The judge reads his decision to the detainee, in our presence.


Muhammad Anwar Mahmoud Zeitun

Defense: Mahmoud Hassan

The investigator and the judge both explain to the defense that the charge in this case is the same as in Ashraf’s case and that an agreement about 9 days can be reached, saving the court’s time.

The defense agrees, provided that the prohibition to see an attorney is lifted, when its term expires tomorrow. If there is an extension, the defense will have to appeal to the High Court, hence the attorney needs to know for sure that the prohibition is not extended. The investigator goes out to find out and when he returns he says, perhaps they’ll extend it, perhaps not.

The defense rejects the agreement and poses some questions:

Q: The detainee was arrested on 30.9.12. Has he given a statement to the police? A: Yes.

Q: When was the last statement given? A: 10.10.12.

Q: Has he added details since then? A: This is confidential.

Q: Is the second version different from the first? A: I’m not at liberty to answer.

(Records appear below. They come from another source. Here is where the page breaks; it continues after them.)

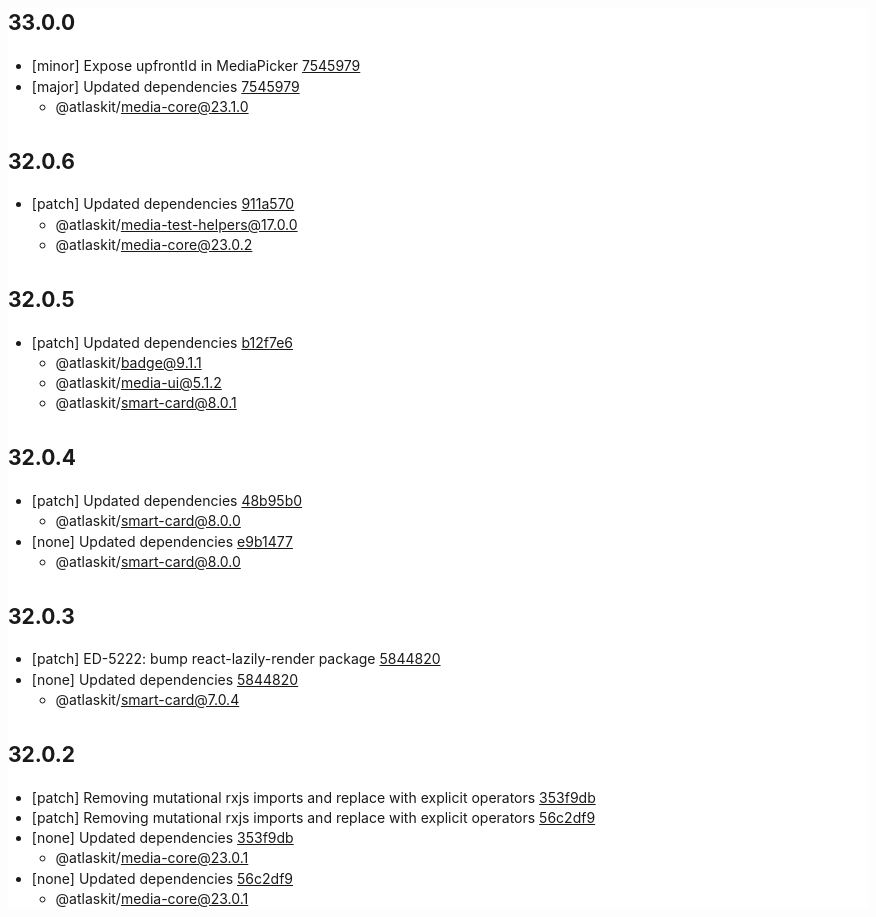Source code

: ## 33.0.0

- [minor] Expose upfrontId in MediaPicker [7545979](https://bitbucket.org/atlassian/atlaskit-mk-2/commits/7545979)
- [major] Updated dependencies [7545979](https://bitbucket.org/atlassian/atlaskit-mk-2/commits/7545979)
  - @atlaskit/media-core@23.1.0

## 32.0.6

- [patch] Updated dependencies [911a570](https://bitbucket.org/atlassian/atlaskit-mk-2/commits/911a570)
  - @atlaskit/media-test-helpers@17.0.0
  - @atlaskit/media-core@23.0.2

## 32.0.5

- [patch] Updated dependencies [b12f7e6](https://bitbucket.org/atlassian/atlaskit-mk-2/commits/b12f7e6)
  - @atlaskit/badge@9.1.1
  - @atlaskit/media-ui@5.1.2
  - @atlaskit/smart-card@8.0.1

## 32.0.4

- [patch] Updated dependencies [48b95b0](https://bitbucket.org/atlassian/atlaskit-mk-2/commits/48b95b0)
  - @atlaskit/smart-card@8.0.0
- [none] Updated dependencies [e9b1477](https://bitbucket.org/atlassian/atlaskit-mk-2/commits/e9b1477)
  - @atlaskit/smart-card@8.0.0

## 32.0.3

- [patch] ED-5222: bump react-lazily-render package [5844820](https://bitbucket.org/atlassian/atlaskit-mk-2/commits/5844820)
- [none] Updated dependencies [5844820](https://bitbucket.org/atlassian/atlaskit-mk-2/commits/5844820)
  - @atlaskit/smart-card@7.0.4

## 32.0.2

- [patch] Removing mutational rxjs imports and replace with explicit operators [353f9db](https://bitbucket.org/atlassian/atlaskit-mk-2/commits/353f9db)
- [patch] Removing mutational rxjs imports and replace with explicit operators [56c2df9](https://bitbucket.org/atlassian/atlaskit-mk-2/commits/56c2df9)
- [none] Updated dependencies [353f9db](https://bitbucket.org/atlassian/atlaskit-mk-2/commits/353f9db)
  - @atlaskit/media-core@23.0.1
- [none] Updated dependencies [56c2df9](https://bitbucket.org/atlassian/atlaskit-mk-2/commits/56c2df9)
  - @atlaskit/media-core@23.0.1
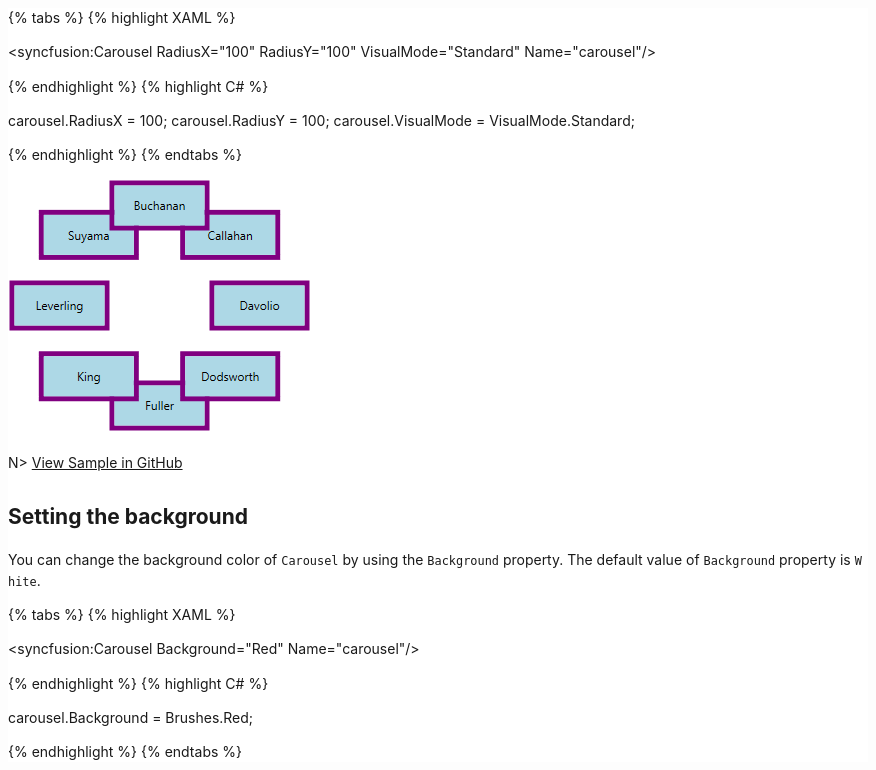 {% tabs %}
{% highlight XAML %}

<syncfusion:Carousel RadiusX="100" 
                     RadiusY="100" 
                     VisualMode="Standard"
                     Name="carousel"/>

{% endhighlight %}
{% highlight C# %}

carousel.RadiusX = 100;
carousel.RadiusY = 100;
carousel.VisualMode = VisualMode.Standard;

{% endhighlight %}
{% endtabs %}

![The radius of the carousel control changed](Getting-Started_images/radius.png)

N> [View Sample in GitHub](https://github.com/SyncfusionExamples/syncfusion-wpf-carousel-examples/tree/master/Samples/StandardPath)

## Setting the background

You can change the background color of `Carousel` by using the `Background` property. The default value of `Background` property is `White`.

{% tabs %}
{% highlight XAML %}

<syncfusion:Carousel Background="Red"
                     Name="carousel"/>

{% endhighlight %}
{% highlight C# %}

carousel.Background = Brushes.Red;

{% endhighlight %}
{% endtabs %}
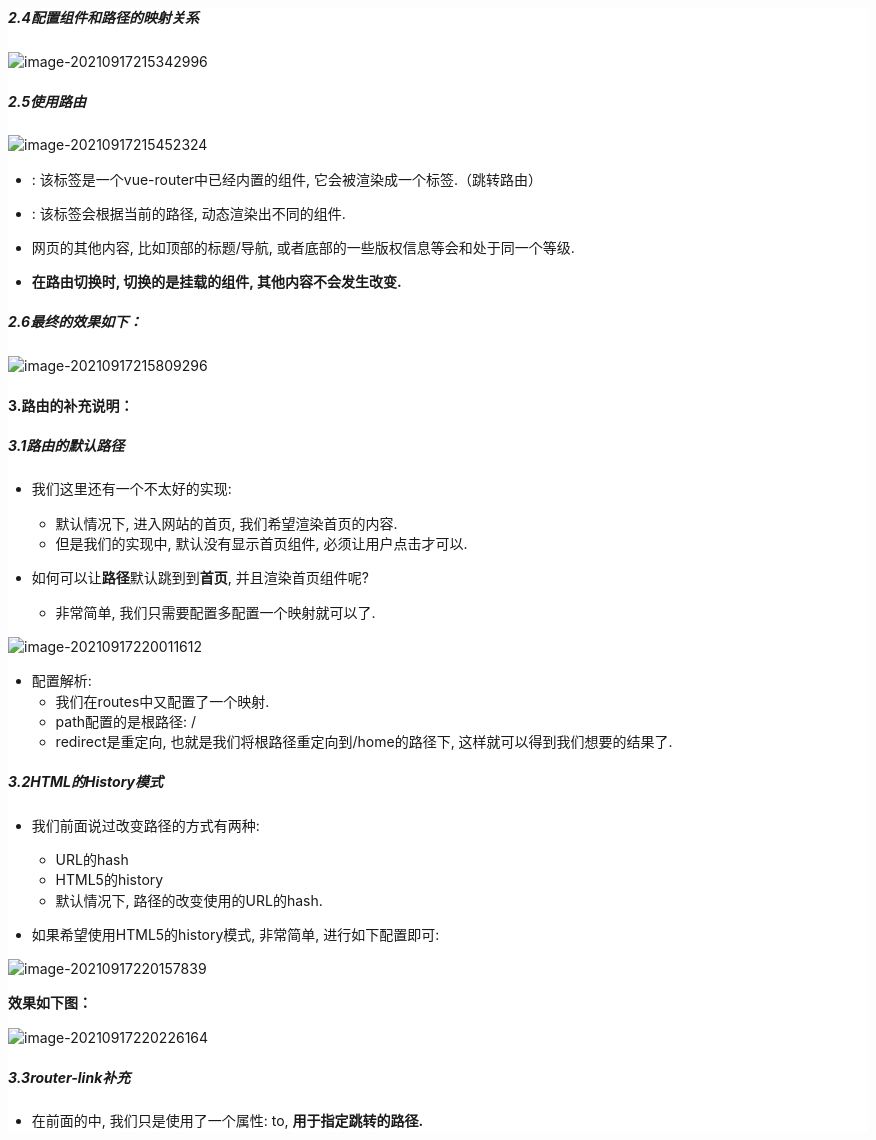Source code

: ##### 2.4配置组件和路径的映射关系

![image-20210917215342996](https://gitee.com/hzg-sss/typora-picture/raw/master/img/image-20210917215342996.png)

##### 2.5使用路由

![image-20210917215452324](https://gitee.com/hzg-sss/typora-picture/raw/master/img/image-20210917215452324.png)

- <router-link>: 该标签是一个vue-router中已经内置的组件, 它会被渲染成一个<a>标签.（跳转路由）

- <router-view>: 该标签会根据当前的路径, 动态渲染出不同的组件.

- 网页的其他内容, 比如顶部的标题/导航, 或者底部的一些版权信息等会和<router-view>处于同一个等级.

- **在路由切换时, 切换的是<router-view>挂载的组件, 其他内容不会发生改变.**

##### 2.6最终的效果如下：

![image-20210917215809296](https://gitee.com/hzg-sss/typora-picture/raw/master/img/image-20210917215809296.png)

#### 3.路由的补充说明：

##### 3.1路由的默认路径

- 我们这里还有一个不太好的实现:
  - 默认情况下, 进入网站的首页, 我们希望<router-view>渲染首页的内容.
  - 但是我们的实现中, 默认没有显示首页组件, 必须让用户点击才可以.

- 如何可以让**路径**默认跳到到**首页**, 并且<router-view>渲染首页组件呢?
  - 非常简单, 我们只需要配置多配置一个映射就可以了.

![image-20210917220011612](https://gitee.com/hzg-sss/typora-picture/raw/master/img/image-20210917220011612.png)

- 配置解析:
  - 我们在routes中又配置了一个映射. 
  - path配置的是根路径: /
  - redirect是重定向, 也就是我们将根路径重定向到/home的路径下, 这样就可以得到我们想要的结果了.

##### 3.2HTML的History模式

- 我们前面说过改变路径的方式有两种:
  - URL的hash
  - HTML5的history
  - 默认情况下, 路径的改变使用的URL的hash.

- 如果希望使用HTML5的history模式, 非常简单, 进行如下配置即可:

![image-20210917220157839](https://gitee.com/hzg-sss/typora-picture/raw/master/img/image-20210917220157839.png)

**效果如下图：**

![image-20210917220226164](https://gitee.com/hzg-sss/typora-picture/raw/master/img/image-20210917220226164.png)

##### 3.3router-link补充

- 在前面的<router-link>中, 我们只是使用了一个属性: to, **用于指定跳转的路径.**
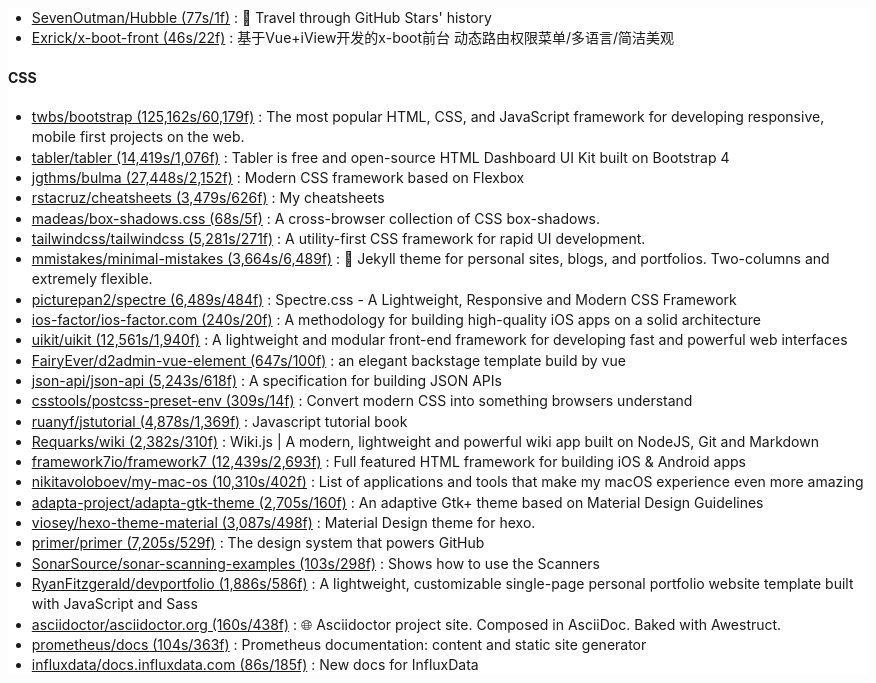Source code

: * [SevenOutman/Hubble (77s/1f)](https://github.com/SevenOutman/Hubble) : 🔭 Travel through GitHub Stars' history
* [Exrick/x-boot-front (46s/22f)](https://github.com/Exrick/x-boot-front) : 基于Vue+iView开发的x-boot前台 动态路由权限菜单/多语言/简洁美观

#### CSS
* [twbs/bootstrap (125,162s/60,179f)](https://github.com/twbs/bootstrap) : The most popular HTML, CSS, and JavaScript framework for developing responsive, mobile first projects on the web.
* [tabler/tabler (14,419s/1,076f)](https://github.com/tabler/tabler) : Tabler is free and open-source HTML Dashboard UI Kit built on Bootstrap 4
* [jgthms/bulma (27,448s/2,152f)](https://github.com/jgthms/bulma) : Modern CSS framework based on Flexbox
* [rstacruz/cheatsheets (3,479s/626f)](https://github.com/rstacruz/cheatsheets) : My cheatsheets
* [madeas/box-shadows.css (68s/5f)](https://github.com/madeas/box-shadows.css) : A cross-browser collection of CSS box-shadows.
* [tailwindcss/tailwindcss (5,281s/271f)](https://github.com/tailwindcss/tailwindcss) : A utility-first CSS framework for rapid UI development.
* [mmistakes/minimal-mistakes (3,664s/6,489f)](https://github.com/mmistakes/minimal-mistakes) : 📐 Jekyll theme for personal sites, blogs, and portfolios. Two-columns and extremely flexible.
* [picturepan2/spectre (6,489s/484f)](https://github.com/picturepan2/spectre) : Spectre.css - A Lightweight, Responsive and Modern CSS Framework
* [ios-factor/ios-factor.com (240s/20f)](https://github.com/ios-factor/ios-factor.com) : A methodology for building high-quality iOS apps on a solid architecture
* [uikit/uikit (12,561s/1,940f)](https://github.com/uikit/uikit) : A lightweight and modular front-end framework for developing fast and powerful web interfaces
* [FairyEver/d2admin-vue-element (647s/100f)](https://github.com/FairyEver/d2admin-vue-element) : an elegant backstage template build by vue
* [json-api/json-api (5,243s/618f)](https://github.com/json-api/json-api) : A specification for building JSON APIs
* [csstools/postcss-preset-env (309s/14f)](https://github.com/csstools/postcss-preset-env) : Convert modern CSS into something browsers understand
* [ruanyf/jstutorial (4,878s/1,369f)](https://github.com/ruanyf/jstutorial) : Javascript tutorial book
* [Requarks/wiki (2,382s/310f)](https://github.com/Requarks/wiki) : Wiki.js | A modern, lightweight and powerful wiki app built on NodeJS, Git and Markdown
* [framework7io/framework7 (12,439s/2,693f)](https://github.com/framework7io/framework7) : Full featured HTML framework for building iOS & Android apps
* [nikitavoloboev/my-mac-os (10,310s/402f)](https://github.com/nikitavoloboev/my-mac-os) : List of applications and tools that make my macOS experience even more amazing
* [adapta-project/adapta-gtk-theme (2,705s/160f)](https://github.com/adapta-project/adapta-gtk-theme) : An adaptive Gtk+ theme based on Material Design Guidelines
* [viosey/hexo-theme-material (3,087s/498f)](https://github.com/viosey/hexo-theme-material) : Material Design theme for hexo.
* [primer/primer (7,205s/529f)](https://github.com/primer/primer) : The design system that powers GitHub
* [SonarSource/sonar-scanning-examples (103s/298f)](https://github.com/SonarSource/sonar-scanning-examples) : Shows how to use the Scanners
* [RyanFitzgerald/devportfolio (1,886s/586f)](https://github.com/RyanFitzgerald/devportfolio) : A lightweight, customizable single-page personal portfolio website template built with JavaScript and Sass
* [asciidoctor/asciidoctor.org (160s/438f)](https://github.com/asciidoctor/asciidoctor.org) : 🌐 Asciidoctor project site. Composed in AsciiDoc. Baked with Awestruct.
* [prometheus/docs (104s/363f)](https://github.com/prometheus/docs) : Prometheus documentation: content and static site generator
* [influxdata/docs.influxdata.com (86s/185f)](https://github.com/influxdata/docs.influxdata.com) : New docs for InfluxData

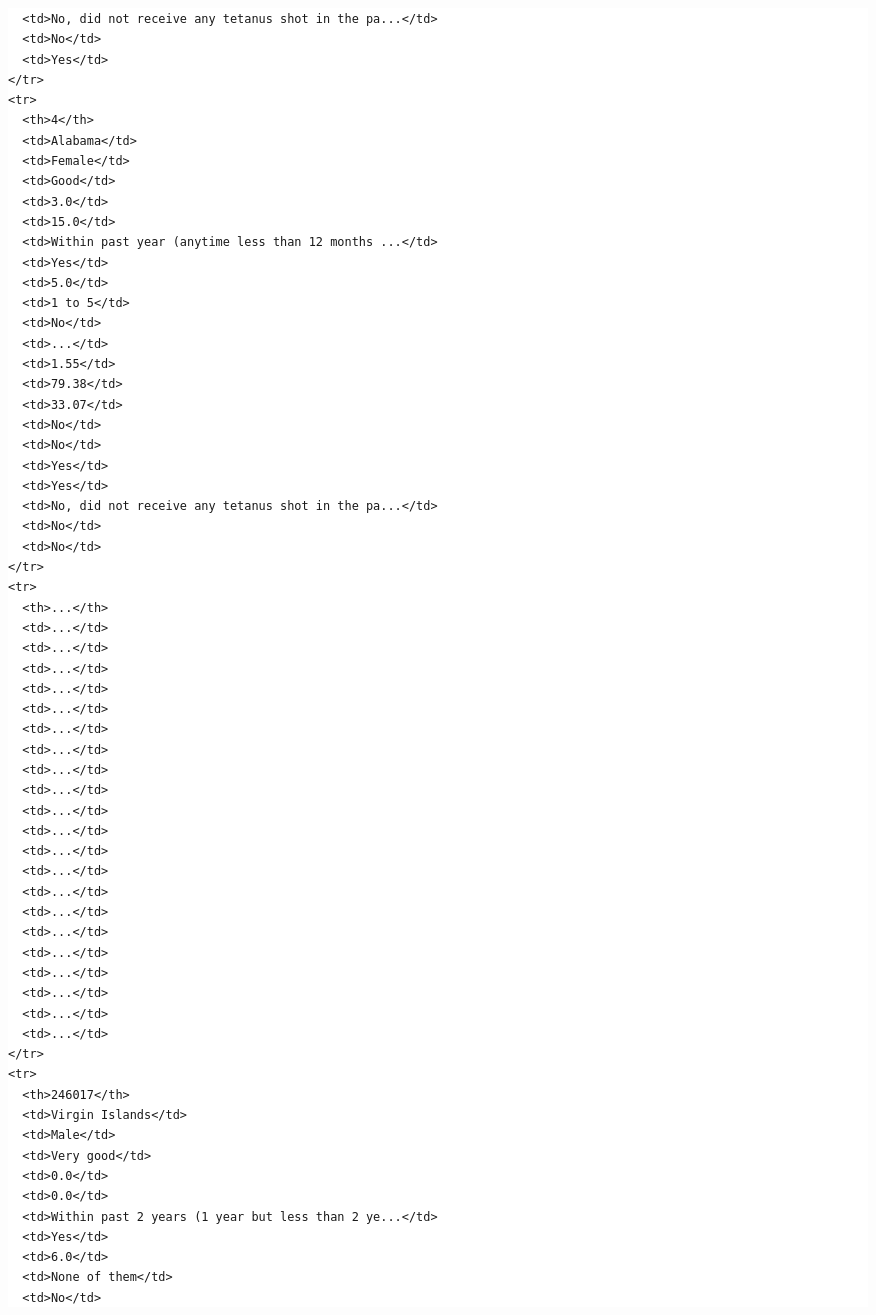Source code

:       <td>No, did not receive any tetanus shot in the pa...</td>
      <td>No</td>
      <td>Yes</td>
    </tr>
    <tr>
      <th>4</th>
      <td>Alabama</td>
      <td>Female</td>
      <td>Good</td>
      <td>3.0</td>
      <td>15.0</td>
      <td>Within past year (anytime less than 12 months ...</td>
      <td>Yes</td>
      <td>5.0</td>
      <td>1 to 5</td>
      <td>No</td>
      <td>...</td>
      <td>1.55</td>
      <td>79.38</td>
      <td>33.07</td>
      <td>No</td>
      <td>No</td>
      <td>Yes</td>
      <td>Yes</td>
      <td>No, did not receive any tetanus shot in the pa...</td>
      <td>No</td>
      <td>No</td>
    </tr>
    <tr>
      <th>...</th>
      <td>...</td>
      <td>...</td>
      <td>...</td>
      <td>...</td>
      <td>...</td>
      <td>...</td>
      <td>...</td>
      <td>...</td>
      <td>...</td>
      <td>...</td>
      <td>...</td>
      <td>...</td>
      <td>...</td>
      <td>...</td>
      <td>...</td>
      <td>...</td>
      <td>...</td>
      <td>...</td>
      <td>...</td>
      <td>...</td>
      <td>...</td>
    </tr>
    <tr>
      <th>246017</th>
      <td>Virgin Islands</td>
      <td>Male</td>
      <td>Very good</td>
      <td>0.0</td>
      <td>0.0</td>
      <td>Within past 2 years (1 year but less than 2 ye...</td>
      <td>Yes</td>
      <td>6.0</td>
      <td>None of them</td>
      <td>No</td>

Q: How many times since then has he been interrogated?  A: Several times. About 15 frontal interrogations.

Q: How many hours? A: from 8 PM to 7 AM.

As for breaks in the interrogation, the answer is: several breaks.

The defense seeks clarification: You mean that he was sleep deprived?

The investigator insists that all the interrogations were conducted properly and legally.

At another time the detainee was interrogated from 5 AM until 19:30. And there were breaks.

The question of sleep deprivation bothers the defense. He asks to present his summation after the judge interrogates the detainee, but the judge is reluctant to waste so much of the court’s precious time and asks to give the closing remarks at this stage, before interrogating the detainee.

The defense again asks the judge to question the detainee about the night interrogations and how he felt about it.

At this point we left the court and we did not come back to hear the judge’s decision.